[Extracted page text data]
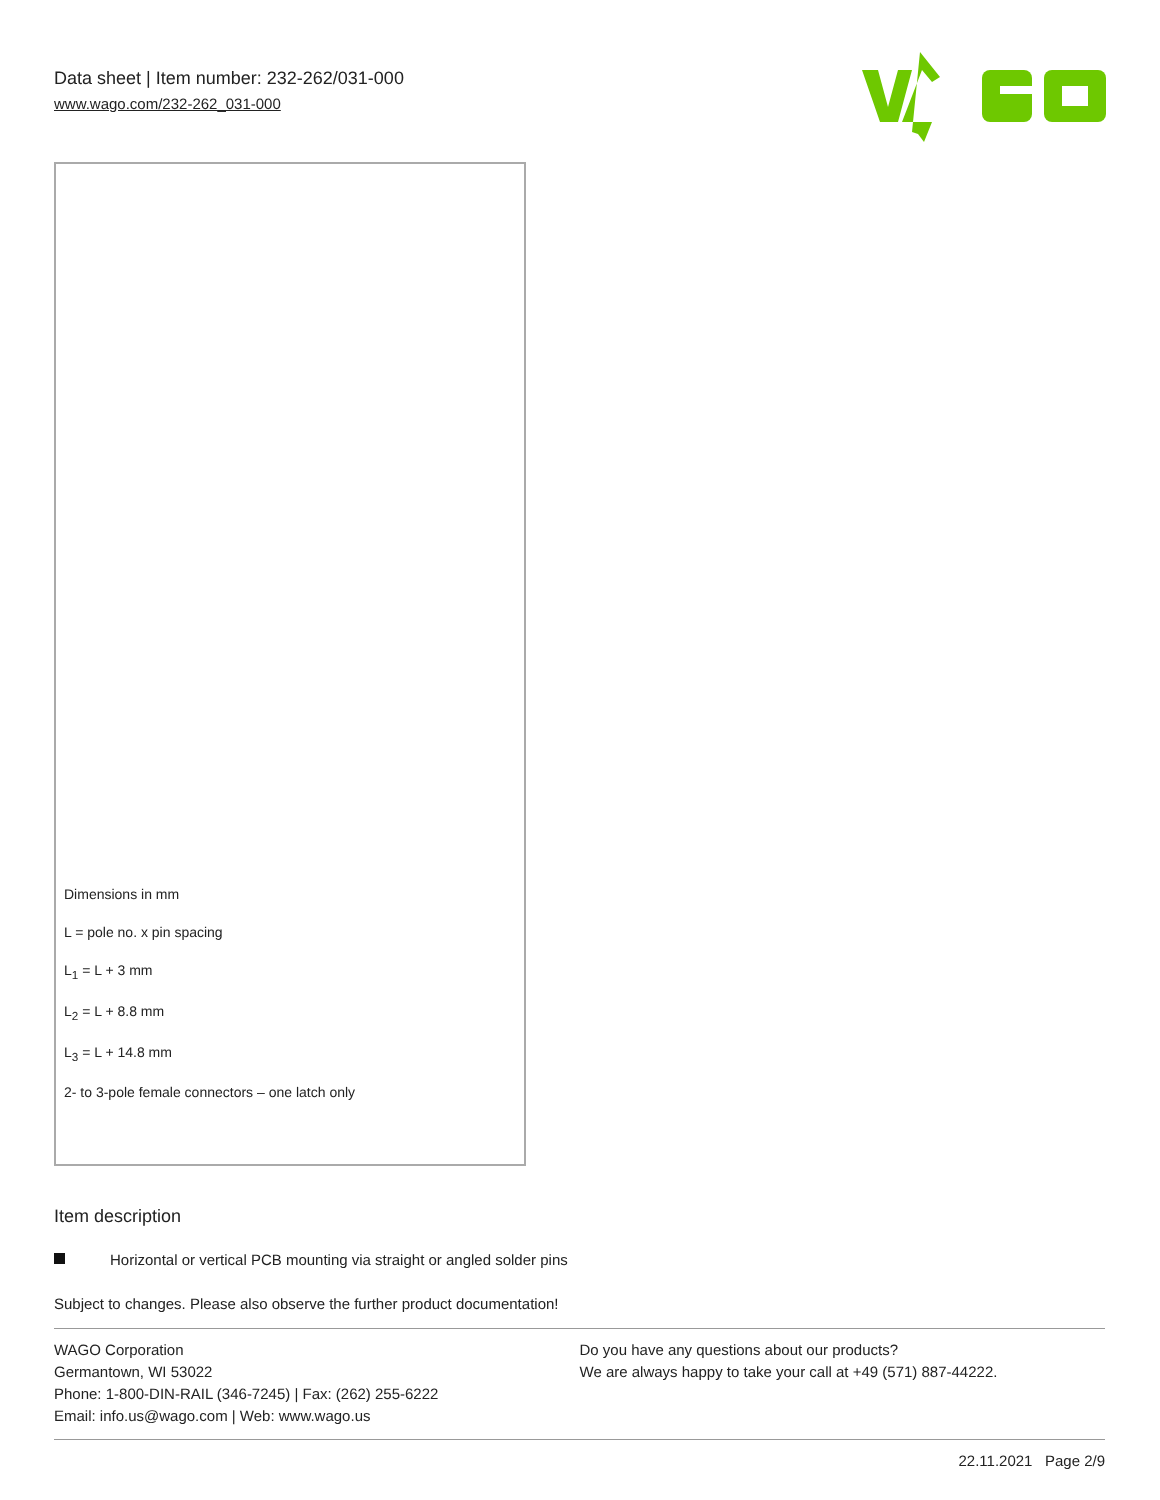Data sheet | Item number: 232-262/031-000
www.wago.com/232-262_031-000
Dimensions in mm
L = pole no. x pin spacing
L<sub>1</sub> = L + 3 mm
L<sub>2</sub> = L + 8.8 mm
L<sub>3</sub> = L + 14.8 mm
2- to 3-pole female connectors – one latch only
Item description
Horizontal or vertical PCB mounting via straight or angled solder pins
Subject to changes. Please also observe the further product documentation!
WAGO Corporation
Germantown, WI 53022
Phone: 1-800-DIN-RAIL (346-7245) | Fax: (262) 255-6222
Email: info.us@wago.com | Web: www.wago.us
Do you have any questions about our products?
We are always happy to take your call at +49 (571) 887-44222.
22.11.2021 Page 2/9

### WORK TO COMPLETE
Without any of its images, the data above should be returned exactly.

### SOLUTION BELOW
Data sheet | Item number: 232-262/031-000
www.wago.com/232-262_031-000
Dimensions in mm
L = pole no. x pin spacing
L<sub>1</sub> = L + 3 mm
L<sub>2</sub> = L + 8.8 mm
L<sub>3</sub> = L + 14.8 mm
2- to 3-pole female connectors – one latch only
Item description
Horizontal or vertical PCB mounting via straight or angled solder pins
Subject to changes. Please also observe the further product documentation!
WAGO Corporation
Germantown, WI 53022
Phone: 1-800-DIN-RAIL (346-7245) | Fax: (262) 255-6222
Email: info.us@wago.com | Web: www.wago.us
Do you have any questions about our products?
We are always happy to take your call at +49 (571) 887-44222.
22.11.2021 Page 2/9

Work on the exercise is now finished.